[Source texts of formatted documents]
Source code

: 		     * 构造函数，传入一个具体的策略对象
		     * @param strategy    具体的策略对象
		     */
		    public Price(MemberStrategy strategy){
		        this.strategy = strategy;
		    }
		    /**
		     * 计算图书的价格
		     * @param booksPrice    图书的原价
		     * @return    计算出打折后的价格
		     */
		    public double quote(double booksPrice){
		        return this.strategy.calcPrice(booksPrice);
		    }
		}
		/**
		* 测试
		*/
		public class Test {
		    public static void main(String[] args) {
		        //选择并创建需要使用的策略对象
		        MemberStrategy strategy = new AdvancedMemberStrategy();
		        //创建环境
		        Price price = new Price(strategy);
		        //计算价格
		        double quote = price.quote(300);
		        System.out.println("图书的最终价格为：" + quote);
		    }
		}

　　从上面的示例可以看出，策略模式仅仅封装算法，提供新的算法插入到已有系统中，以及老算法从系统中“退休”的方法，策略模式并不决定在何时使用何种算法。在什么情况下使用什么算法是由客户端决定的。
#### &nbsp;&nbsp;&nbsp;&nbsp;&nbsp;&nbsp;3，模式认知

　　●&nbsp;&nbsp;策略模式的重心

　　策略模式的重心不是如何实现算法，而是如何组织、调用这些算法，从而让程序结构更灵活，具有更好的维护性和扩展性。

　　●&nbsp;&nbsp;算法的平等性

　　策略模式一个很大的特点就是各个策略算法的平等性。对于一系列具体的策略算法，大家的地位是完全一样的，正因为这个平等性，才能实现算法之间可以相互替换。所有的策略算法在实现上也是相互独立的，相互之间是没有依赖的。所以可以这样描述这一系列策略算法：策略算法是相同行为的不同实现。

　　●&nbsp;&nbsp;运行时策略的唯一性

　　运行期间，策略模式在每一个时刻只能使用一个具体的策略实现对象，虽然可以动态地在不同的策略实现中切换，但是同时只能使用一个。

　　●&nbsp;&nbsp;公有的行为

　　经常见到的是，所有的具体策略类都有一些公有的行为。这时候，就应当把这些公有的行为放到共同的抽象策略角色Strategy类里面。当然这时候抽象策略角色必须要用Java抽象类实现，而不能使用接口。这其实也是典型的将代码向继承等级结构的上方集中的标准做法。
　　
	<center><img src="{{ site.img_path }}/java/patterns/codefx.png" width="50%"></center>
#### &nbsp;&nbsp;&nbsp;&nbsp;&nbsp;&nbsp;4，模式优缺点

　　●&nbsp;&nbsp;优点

PROBLEM TO SOLVE
For every line of the entries holding the string "param", add one to a tally; give the final figure only.

ANSWER TO THIS TASK
2